For the customer, safety and security were always implicit expectations. It was taken for granted that the organisers would provide security for fans at the event in the same way that the train or bus companies would deliver them safely to the door of the venue.

For venues, customer security and safety have always been a primary concern, particularly large capacity ones such as arenas or stadiums, which deal with thousands of visitors every week. Risk assessment and actions were traditionally more centred on internal factors such as crowd management, alcohol fuelled incidents, structural safety, fire etc. However, the devastating terrorist attacks at live event venues in Paris, California and Manchester starkly highlighted the need for venues to make changes to existing safety systems and protocols.

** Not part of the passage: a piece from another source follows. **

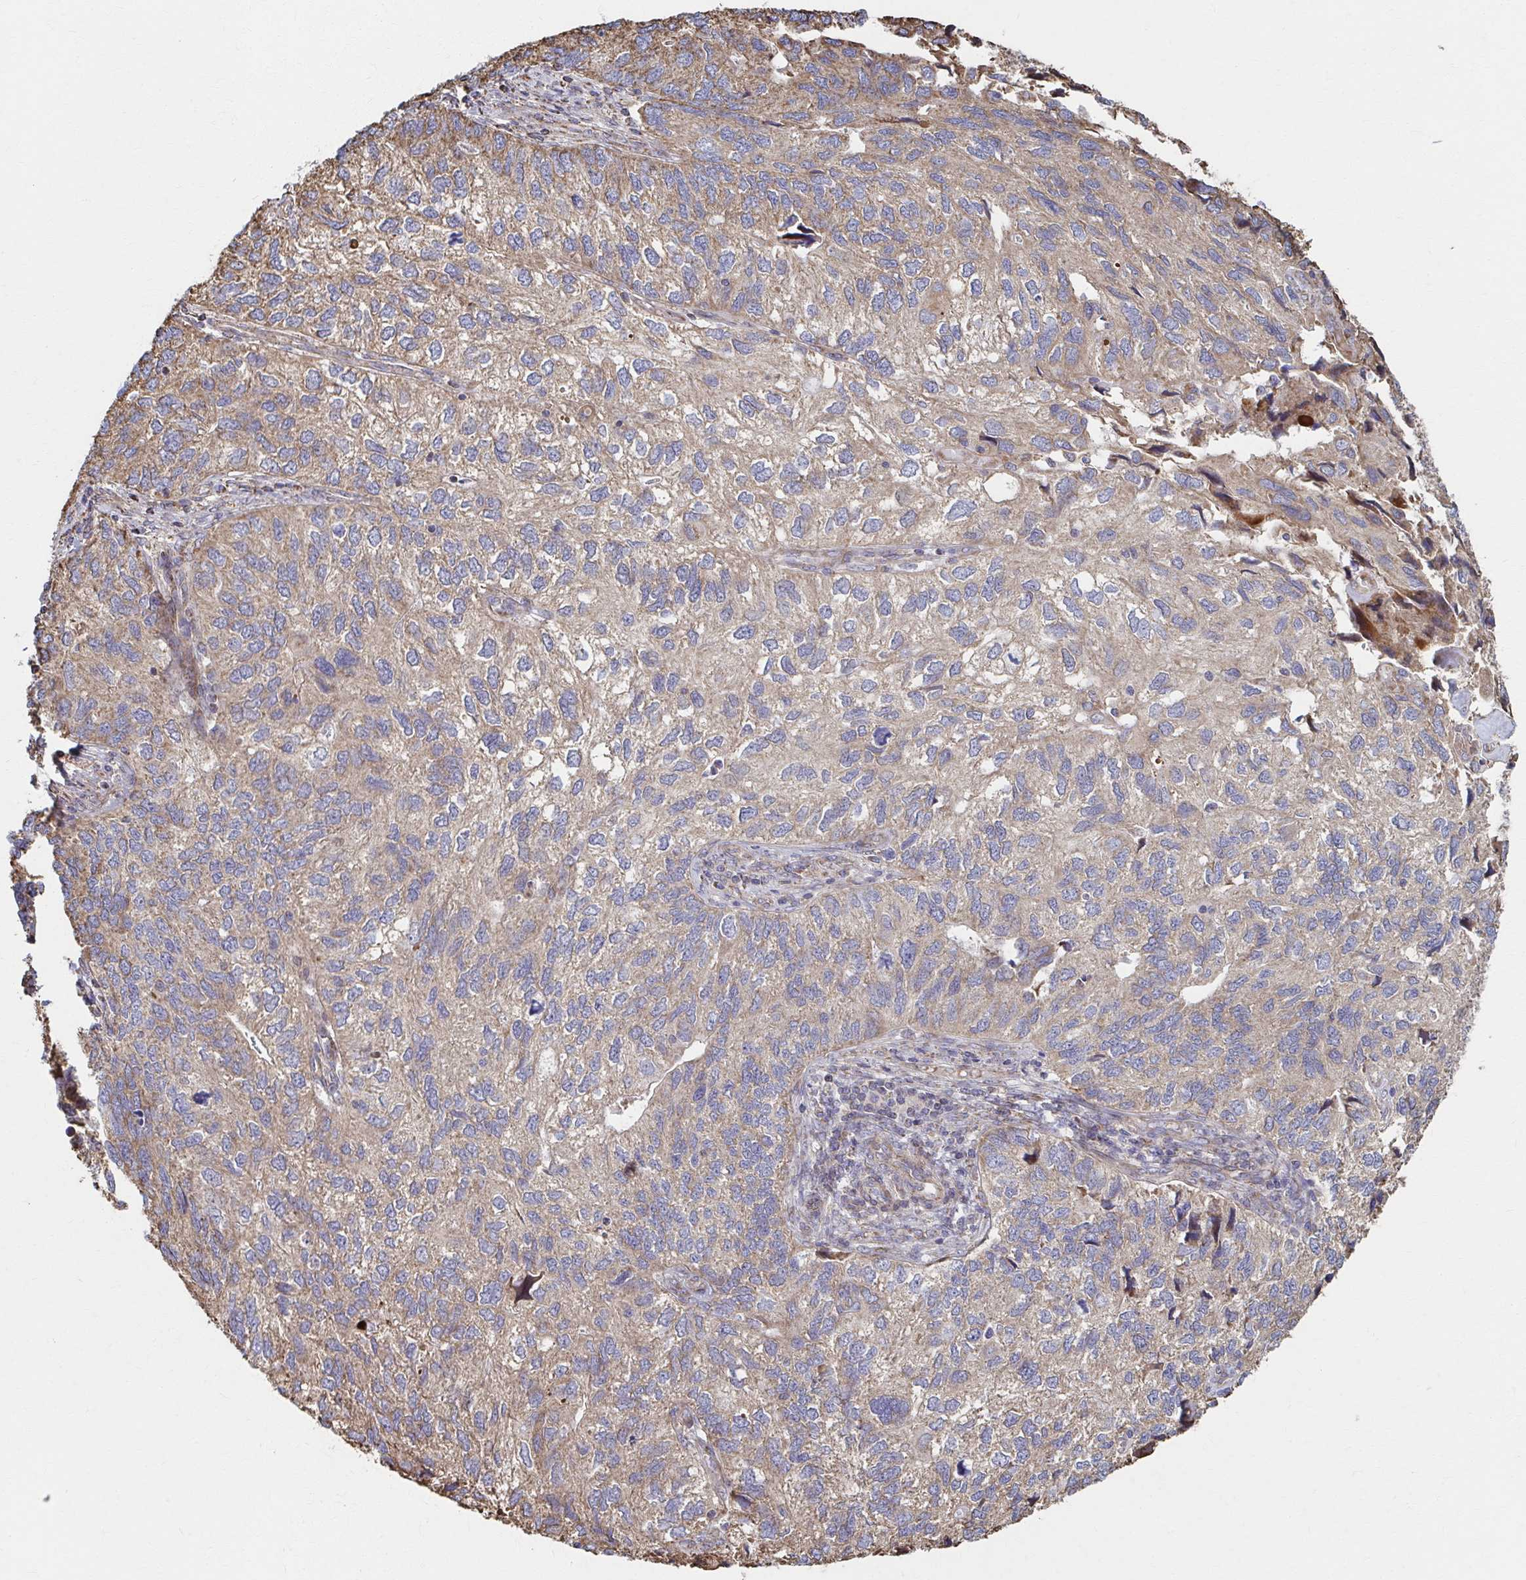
{"staining": {"intensity": "weak", "quantity": "25%-75%", "location": "cytoplasmic/membranous"}, "tissue": "endometrial cancer", "cell_type": "Tumor cells", "image_type": "cancer", "snomed": [{"axis": "morphology", "description": "Carcinoma, NOS"}, {"axis": "topography", "description": "Uterus"}], "caption": "Tumor cells display weak cytoplasmic/membranous staining in approximately 25%-75% of cells in endometrial carcinoma. Using DAB (brown) and hematoxylin (blue) stains, captured at high magnification using brightfield microscopy.", "gene": "SAT1", "patient": {"sex": "female", "age": 76}}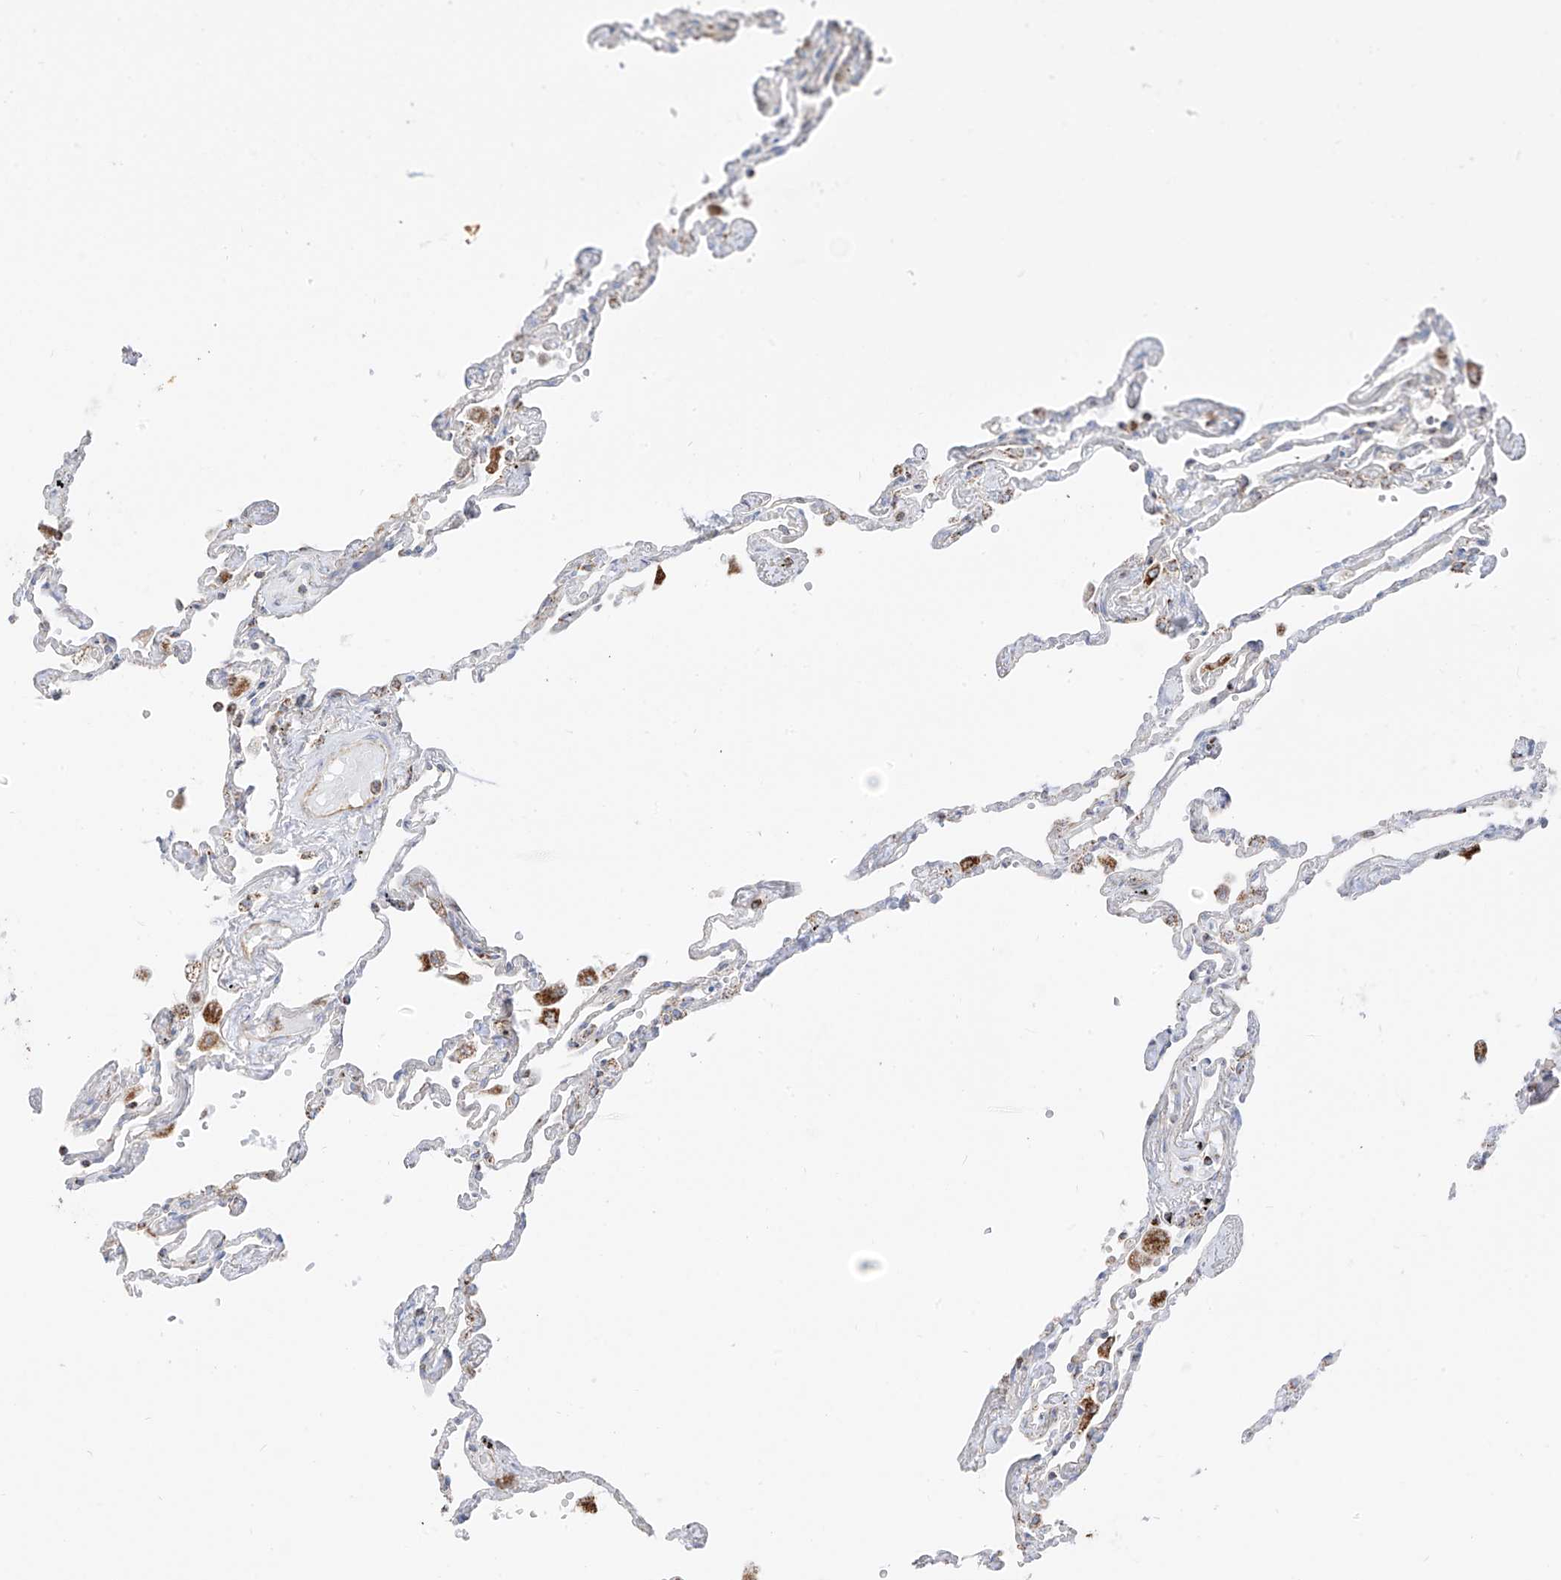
{"staining": {"intensity": "moderate", "quantity": "<25%", "location": "cytoplasmic/membranous"}, "tissue": "lung", "cell_type": "Alveolar cells", "image_type": "normal", "snomed": [{"axis": "morphology", "description": "Normal tissue, NOS"}, {"axis": "topography", "description": "Lung"}], "caption": "Immunohistochemical staining of benign lung reveals moderate cytoplasmic/membranous protein staining in approximately <25% of alveolar cells. (IHC, brightfield microscopy, high magnification).", "gene": "ETHE1", "patient": {"sex": "female", "age": 67}}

The following year a consortium of European live event specialists, with financial support from the European Union’s Erasmus+ Education Formation programme, created the SAFE project in order to develop the skills of adults in charge of safety in the live events industry. The programme is focused on creating a European wide certification and training programme to provide a consistent and high standard safety training across the industry. The programme is also creating a set of toolboxes that include best practices, economic impact studies, new technologies and organisational innovations such as cyber security, monitoring techniques and new systems of crowd control.

Programmes like this one certainly help make the live experience safer and venue operators, faced with a whole new set of circumstances, will undoubtedly rise to the challenge to ensure that music and sports fans continue to experience the joy of live events. As new protocols and technologies are standardised and put into practice the time has never been better for venues to collate and embrace customer input.